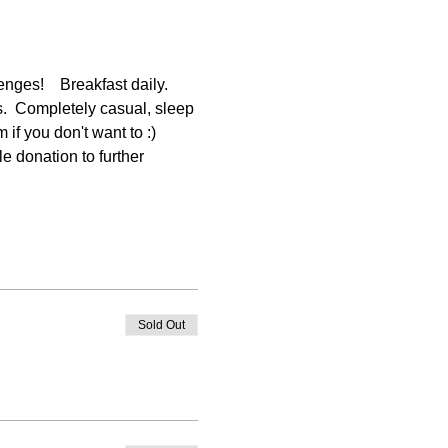
ges!    Breakfast daily. 
s.  Completely casual, sleep 
f you don't want to :) 
e donation to further 
Sold Out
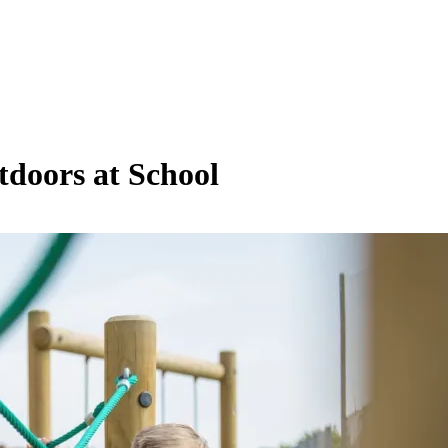
tdoors at School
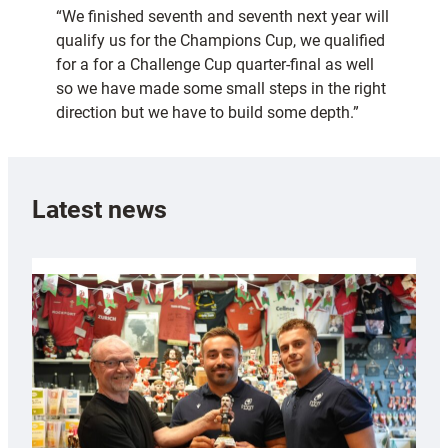
“We finished seventh and seventh next year will
qualify us for the Champions Cup, we qualified
for a for a Challenge Cup quarter-final as well
so we have made some small steps in the right
direction but we have to build some depth.”
Latest news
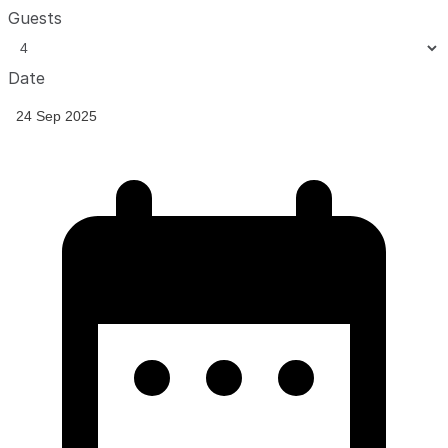
Guests
Date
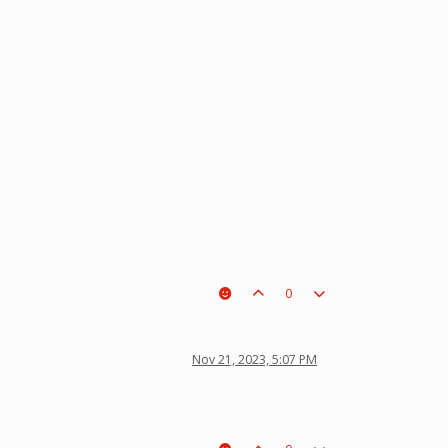
0
Nov 21, 2023, 5:07 PM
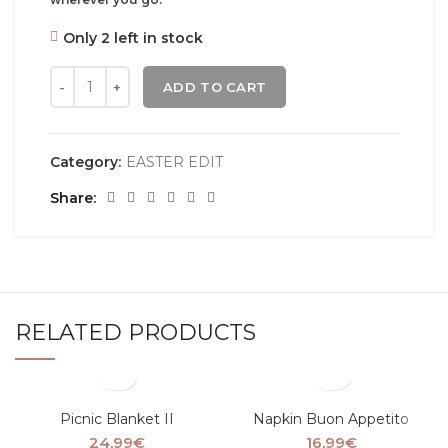
Only 2 left in stock
ADD TO CART
Category:
EASTER EDIT
Share
RELATED PRODUCTS
Picnic Blanket II
Napkin Buon Appetito
24,99
€
16,99
€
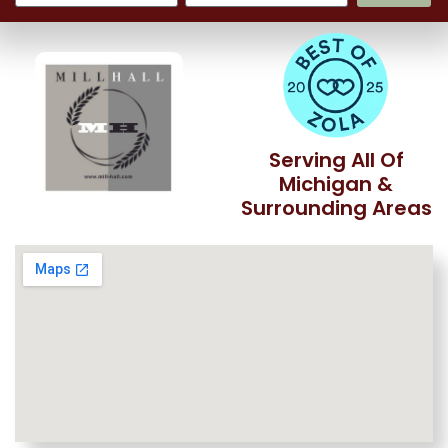
Serving All Of
Michigan &
Surrounding Areas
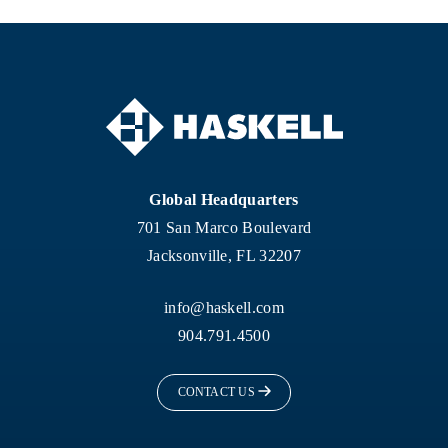
Global Headquarters
701 San Marco Boulevard
Jacksonville, FL 32207
info@haskell.com
904.791.4500
CONTACT US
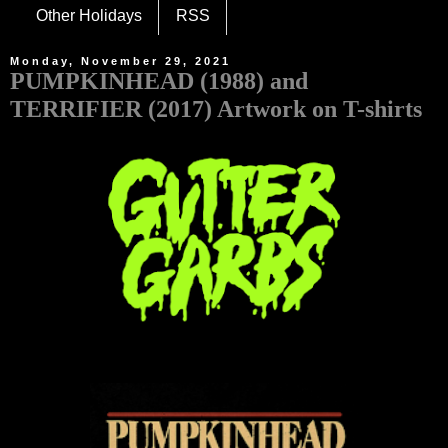
Other Holidays
RSS
Monday, November 29, 2021
PUMPKINHEAD (1988) and
TERRIFIER (2017) Artwork on T-shirts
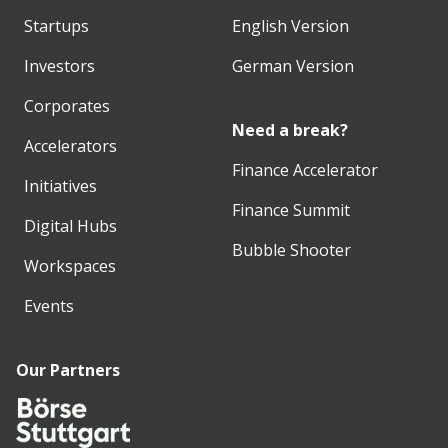
Startups
English Version
Investors
German Version
Corporates
Need a break?
Accelerators
Finance Accelerator
Initiatives
Finance Summit
Digital Hubs
Bubble Shooter
Workspaces
Events
Our Partners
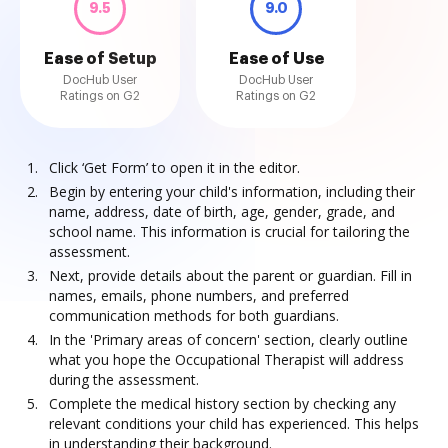
9.5
9.0
Ease of Setup
Ease of Use
DocHub User
DocHub User
Ratings on G2
Ratings on G2
Click ‘Get Form’ to open it in the editor.
Begin by entering your child's information, including their
name, address, date of birth, age, gender, grade, and
school name. This information is crucial for tailoring the
assessment.
Next, provide details about the parent or guardian. Fill in
names, emails, phone numbers, and preferred
communication methods for both guardians.
In the 'Primary areas of concern' section, clearly outline
what you hope the Occupational Therapist will address
during the assessment.
Complete the medical history section by checking any
relevant conditions your child has experienced. This helps
in understanding their background.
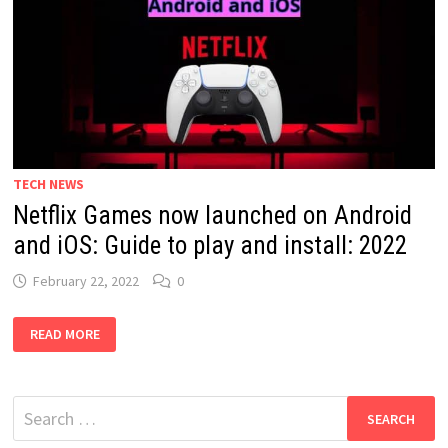
TECH NEWS
Netflix Games now launched on Android
and iOS: Guide to play and install: 2022
February 22, 2022
0
NETFLIX
READ MORE
GAMES
NOW
LAUNCHED
ON
ANDROID
Search
AND
IOS:
for:
GUIDE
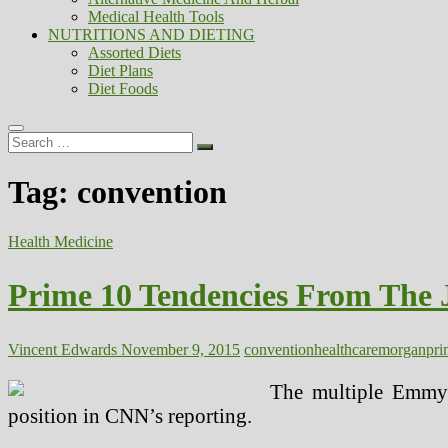
Medical Health Tools
NUTRITIONS AND DIETING
Assorted Diets
Diet Plans
Diet Foods
Search
…
Tag:
convention
Health Medicine
Prime 10 Tendencies From The 
Vincent Edwards
November 9, 2015
convention
healthcare
morgan
pri
The multiple Emmy®-
position in CNN’s reporting.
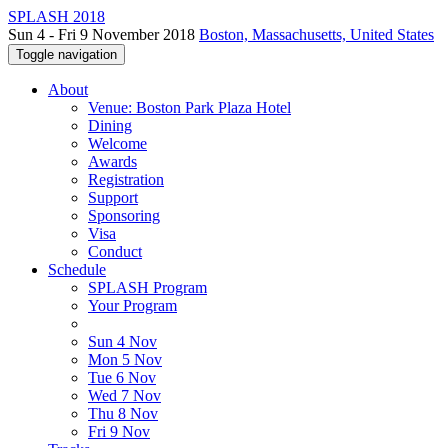
SPLASH 2018
Sun 4 - Fri 9 November 2018
Boston, Massachusetts, United States
Toggle navigation
About
Venue: Boston Park Plaza Hotel
Dining
Welcome
Awards
Registration
Support
Sponsoring
Visa
Conduct
Schedule
SPLASH Program
Your Program
Sun 4 Nov
Mon 5 Nov
Tue 6 Nov
Wed 7 Nov
Thu 8 Nov
Fri 9 Nov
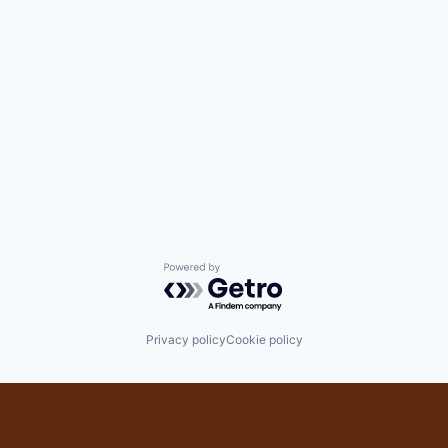
Powered by Getro.com
Privacy policy
Cookie policy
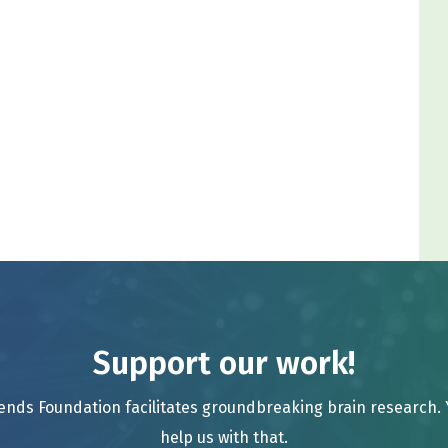
Support our work!
ends Foundation facilitates groundbreaking brain research.
help us with that.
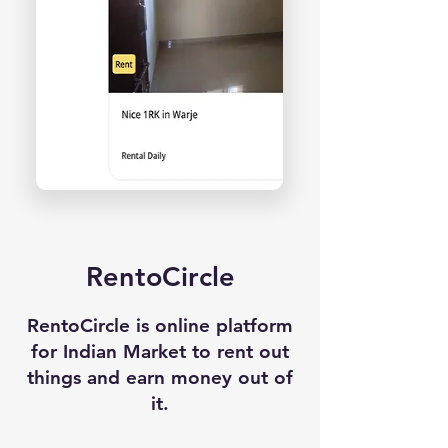
RentoCircle
RentoCircle is online platform
for Indian Market to rent out
things and earn money out of
it.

★ ★ ★ ★ ★ ★ ★

#### [Your instructions]
Filter the lines above, keeping and copying those that contain "November".

#### [Exercise output]
Monday, November 29, 2021
November 9, 2015
Sun 4 - Fri 9 November 2018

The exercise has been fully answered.